The American spatial pattern probably would not be perceived in this way if other venues for social communication or public places existed. However, for many women there are very few because the great distances one has to travel to reach important destinations and the limited public transportation turns those without a car into social cripples and "restricted" consumers. In addition to the fact that there is usually one car in a family, which is needed for the husband to get to work, most women cannot drive, although they learn after two or three years in the United States. The big cities where they lived before provided extensive public transportation networks and cars were a luxury, not a survival necessity. But this fact alone cannot explain the gender difference who possesses a driver's license.
Among the factors that make life in the United States so attractive for many throughout the world, consumption is one of the first (for those who come here for economic reasons, it is definitely so). It is not easy, though, for those trained in a different culture to switch to American consumption practices, which are taken as symbols of status and belonging with a certain group. It is mostly through consumption and access to money that H4 women start seeing their limited opportunities equaling their identities as people with a dependent status:
Here Sergei pays for almost everything with his card…I don't have a card, there's no big necessity to have one, I don't do much shopping, don't buy big things. I pay in cash for the little things I buy… my husband gives me the money for that. If there's something important, we go shopping together… But here you have to come to agreement about everything. Not that he objects, but you have to report about everything you buy… This is not particularly about money, it is just that I have to tell everything…
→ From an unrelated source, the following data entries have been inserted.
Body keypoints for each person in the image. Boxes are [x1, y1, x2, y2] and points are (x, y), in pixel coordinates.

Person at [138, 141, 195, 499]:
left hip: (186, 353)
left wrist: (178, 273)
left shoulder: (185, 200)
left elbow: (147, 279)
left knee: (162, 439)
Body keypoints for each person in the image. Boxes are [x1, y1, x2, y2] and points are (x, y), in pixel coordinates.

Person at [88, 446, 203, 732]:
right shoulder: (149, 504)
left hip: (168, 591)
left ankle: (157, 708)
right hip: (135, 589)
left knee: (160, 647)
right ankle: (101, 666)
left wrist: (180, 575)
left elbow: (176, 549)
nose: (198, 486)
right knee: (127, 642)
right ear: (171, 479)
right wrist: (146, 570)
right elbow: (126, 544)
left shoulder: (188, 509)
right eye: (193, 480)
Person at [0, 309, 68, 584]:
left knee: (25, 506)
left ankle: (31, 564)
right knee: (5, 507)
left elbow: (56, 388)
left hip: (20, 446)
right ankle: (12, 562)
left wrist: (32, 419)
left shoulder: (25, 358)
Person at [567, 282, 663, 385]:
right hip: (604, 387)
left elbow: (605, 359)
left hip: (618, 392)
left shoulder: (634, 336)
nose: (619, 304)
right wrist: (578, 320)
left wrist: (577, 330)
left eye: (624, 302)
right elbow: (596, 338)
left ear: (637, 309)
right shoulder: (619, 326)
This is not only about money, but also about general social deprivation. In time, people accommodate and realize the necessity for everyone to have a credit card and a driver's license. While these issues can be resolved rather easily, the structural absence of the right to work is beyond what personal will can change and this is what determines one's power and prestige outside the family:
"Of course, it is boring here. Not having a job… It looks like you are free here. But in fact, you are very dependent…"
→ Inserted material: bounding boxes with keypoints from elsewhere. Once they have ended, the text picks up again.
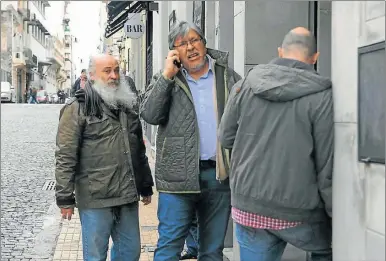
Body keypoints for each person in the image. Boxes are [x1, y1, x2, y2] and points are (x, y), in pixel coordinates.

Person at [218, 27, 333, 261]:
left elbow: (225, 138)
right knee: (325, 250)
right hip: (300, 211)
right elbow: (326, 165)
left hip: (249, 204)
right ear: (315, 57)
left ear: (280, 51)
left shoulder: (245, 85)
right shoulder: (322, 95)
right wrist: (334, 215)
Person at [140, 21, 241, 261]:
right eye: (182, 43)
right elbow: (150, 115)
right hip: (177, 178)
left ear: (205, 44)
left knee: (212, 251)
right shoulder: (166, 79)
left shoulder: (226, 76)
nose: (191, 47)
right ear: (174, 52)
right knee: (168, 248)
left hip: (217, 176)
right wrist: (166, 76)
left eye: (195, 40)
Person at [55, 54, 154, 261]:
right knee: (95, 256)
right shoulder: (77, 108)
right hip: (95, 198)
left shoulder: (126, 105)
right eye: (107, 71)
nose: (114, 76)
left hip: (127, 194)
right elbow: (65, 155)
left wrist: (145, 184)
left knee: (130, 253)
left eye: (117, 70)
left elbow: (138, 149)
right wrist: (65, 197)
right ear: (92, 76)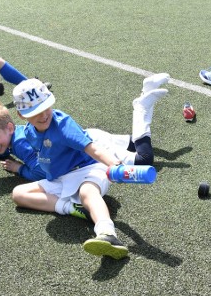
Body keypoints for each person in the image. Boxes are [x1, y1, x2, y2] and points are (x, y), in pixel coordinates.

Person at [9, 77, 168, 260]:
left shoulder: (62, 125)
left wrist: (115, 167)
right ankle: (72, 208)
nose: (44, 115)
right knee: (18, 194)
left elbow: (93, 149)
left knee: (87, 193)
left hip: (88, 168)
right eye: (36, 112)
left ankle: (108, 234)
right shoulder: (29, 131)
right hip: (61, 178)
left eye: (46, 107)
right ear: (22, 116)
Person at [0, 73, 169, 182]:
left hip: (89, 146)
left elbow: (43, 172)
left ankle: (141, 107)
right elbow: (1, 147)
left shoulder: (23, 144)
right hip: (84, 137)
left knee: (144, 160)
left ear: (10, 127)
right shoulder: (13, 136)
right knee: (135, 144)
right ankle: (147, 89)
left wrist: (19, 169)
The impact of migration and de-professionalization on women's lives also has negative consequences for later integration into the society if the family decides to stay here. Most women are not likely to continue working in their former occupations because they are trained in more culturally bound areas than men and their degrees quite often are not recognized. Men usually encounter upward professional mobility while women generally move downward. When these women enter the labor market, they are very likely to remain in sectors that provide some horizontal mobility but little vertical mobility.
With time, foreign high-techs establish themselves with homes, education for their children, health care, etc., but this social amelioration can also be seen in the context of what happens to men and women as individuals. The victimization of women is not about being "barefoot and pregnant": theirs is a different story and we probably can think of a different definition for these situations. While migrations policies are not necessarily overtly gendered, they are based on the assumption of particular gender roles and gendered effects. They disproportionately disadvantage women, reinforcing dependence on a male partner and making it difficult to gain independent status.
Elena Gapova is a visiting scholar at the Center for Russian and East European Studies (CREES) and the Institute for Research on Women and Gender (IRWG) at the U-M. She is the director of the Center for Gender Studies at the European Humanities University in Minsk, Belarus (CIS).